If talking about meetings always seems to end nowhere, there’s a test you can do. Be aware it could end the LDR on the spot, and your soulmate might vanish abruptly. That stings, but ends an unreal situation before you get too sucked in. Announce you’ve just learned your cousin will be in his part of the world in 2 days, and suggest a meetup for coffee. If he is unavoidably busy at that time, that’s fine, your cousin will be there for a fortnight.

Of course some serial LDR specialists know this ploy, and will play along. I’m not talking scammers here: anyone who could be caught by a scripted approach, and not notice any woodenness in the next exchanges, wouldn’t be reading this blog anyway. There are some emotionally dysfunctional people who have been shaken off again and again, and have learned the traps and tests. They’ll jump through almost any hoops to keep your attention and love, and will certainly agree to this proxy meeting. Don’t gasp with relief and instantly confess. Arrange a time, arrange a place, and wait. Yes, you are lying, and to your soulmate, but in real life you would have been able to test him in hundreds of ways by now, without even realizing you were testing him. If he is genuine, now you will know. Most ‘soulmates’ will fail it, and that’s better to know, too.

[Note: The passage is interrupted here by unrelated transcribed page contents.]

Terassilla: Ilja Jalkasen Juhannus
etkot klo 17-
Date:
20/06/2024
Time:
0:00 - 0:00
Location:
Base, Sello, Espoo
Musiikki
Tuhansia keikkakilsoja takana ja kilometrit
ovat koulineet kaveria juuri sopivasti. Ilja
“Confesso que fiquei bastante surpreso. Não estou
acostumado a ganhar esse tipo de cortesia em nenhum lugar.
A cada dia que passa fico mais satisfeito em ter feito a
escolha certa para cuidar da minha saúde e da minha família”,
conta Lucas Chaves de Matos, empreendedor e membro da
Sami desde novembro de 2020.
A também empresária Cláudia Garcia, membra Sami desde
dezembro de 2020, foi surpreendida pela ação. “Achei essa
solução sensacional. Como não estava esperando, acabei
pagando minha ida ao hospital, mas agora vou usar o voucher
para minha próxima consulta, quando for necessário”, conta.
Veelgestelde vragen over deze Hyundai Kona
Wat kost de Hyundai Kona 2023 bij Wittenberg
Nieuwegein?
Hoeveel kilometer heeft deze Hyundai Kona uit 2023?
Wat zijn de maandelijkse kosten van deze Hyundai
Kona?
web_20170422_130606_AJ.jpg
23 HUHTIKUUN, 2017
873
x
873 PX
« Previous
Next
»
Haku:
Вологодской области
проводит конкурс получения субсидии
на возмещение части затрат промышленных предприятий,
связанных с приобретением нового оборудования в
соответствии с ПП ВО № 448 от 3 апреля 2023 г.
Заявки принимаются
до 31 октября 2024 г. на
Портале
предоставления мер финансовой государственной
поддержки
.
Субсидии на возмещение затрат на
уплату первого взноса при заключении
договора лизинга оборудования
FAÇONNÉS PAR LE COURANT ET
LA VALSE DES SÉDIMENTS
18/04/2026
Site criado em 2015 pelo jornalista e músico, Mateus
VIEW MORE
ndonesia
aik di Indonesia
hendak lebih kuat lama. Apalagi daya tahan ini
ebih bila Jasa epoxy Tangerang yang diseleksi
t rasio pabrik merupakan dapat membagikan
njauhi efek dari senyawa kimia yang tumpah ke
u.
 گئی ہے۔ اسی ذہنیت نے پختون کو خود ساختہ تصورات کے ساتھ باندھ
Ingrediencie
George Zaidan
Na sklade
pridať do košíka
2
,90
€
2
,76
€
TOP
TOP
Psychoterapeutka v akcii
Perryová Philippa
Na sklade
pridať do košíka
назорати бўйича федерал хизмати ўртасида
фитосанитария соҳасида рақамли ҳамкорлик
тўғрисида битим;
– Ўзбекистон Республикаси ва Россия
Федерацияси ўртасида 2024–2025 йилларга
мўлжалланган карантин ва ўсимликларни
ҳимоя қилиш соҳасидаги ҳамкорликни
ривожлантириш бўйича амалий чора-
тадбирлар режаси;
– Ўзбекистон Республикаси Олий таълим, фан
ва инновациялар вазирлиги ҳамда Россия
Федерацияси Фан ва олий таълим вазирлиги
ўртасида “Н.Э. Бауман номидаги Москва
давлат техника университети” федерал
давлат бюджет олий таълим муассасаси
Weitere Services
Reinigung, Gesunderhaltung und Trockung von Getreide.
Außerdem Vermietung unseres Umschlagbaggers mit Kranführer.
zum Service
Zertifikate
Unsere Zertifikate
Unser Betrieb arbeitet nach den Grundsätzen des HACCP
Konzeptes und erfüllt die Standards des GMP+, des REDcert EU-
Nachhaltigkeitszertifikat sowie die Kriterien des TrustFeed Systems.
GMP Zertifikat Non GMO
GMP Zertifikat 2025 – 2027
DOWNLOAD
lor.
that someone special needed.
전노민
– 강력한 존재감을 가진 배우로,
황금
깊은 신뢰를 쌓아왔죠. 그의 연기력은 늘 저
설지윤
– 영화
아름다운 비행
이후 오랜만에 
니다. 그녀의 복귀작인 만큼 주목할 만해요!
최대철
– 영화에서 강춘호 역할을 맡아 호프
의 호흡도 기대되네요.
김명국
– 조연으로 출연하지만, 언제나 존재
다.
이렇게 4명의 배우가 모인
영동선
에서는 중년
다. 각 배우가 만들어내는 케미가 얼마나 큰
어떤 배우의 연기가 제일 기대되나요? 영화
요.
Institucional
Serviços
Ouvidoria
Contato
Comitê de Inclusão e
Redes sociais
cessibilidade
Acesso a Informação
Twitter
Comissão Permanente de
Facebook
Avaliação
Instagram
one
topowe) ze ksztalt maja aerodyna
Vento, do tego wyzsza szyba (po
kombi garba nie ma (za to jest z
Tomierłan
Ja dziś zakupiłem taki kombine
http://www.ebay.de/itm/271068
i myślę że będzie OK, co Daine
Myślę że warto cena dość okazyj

If he comes back to you after the appointment, sounding puzzled and concerned because your cousin failed to turn up, well, now it is time to confess. If the relationship survives your explanation (he should understand, after all, that you have normal fears and concerns), then you are moving beyond this blog, because I never heard of the first, let alone the second. I do know, though, that long term relationships like this are counter-productive. My best advice to you, especially if there were other things on the list that struck warning chords, is to retreat. Normal people don’t live like this, and you want a normal life. Retreat until it really is a gentle warm corner in the room of your life, taking less than ten percent of your waking hours. If he resists, or vanishes, accept that you shouldn’t be living in an emotional twilight, and that it is time to move on.

If you do finally manage a meeting, be aware that few LDRs survive the first encounter: curiosity is satisfied, and there isn’t enough interest left to go back to the cosy comfort.  Ouch. But then do you want to be putting all this time and emotion into a man you wouldn’t much like in person?

Some LDRs, the traditional ones, can thrive on occasional meetings connected by long loops of waiting time, but that is another blog!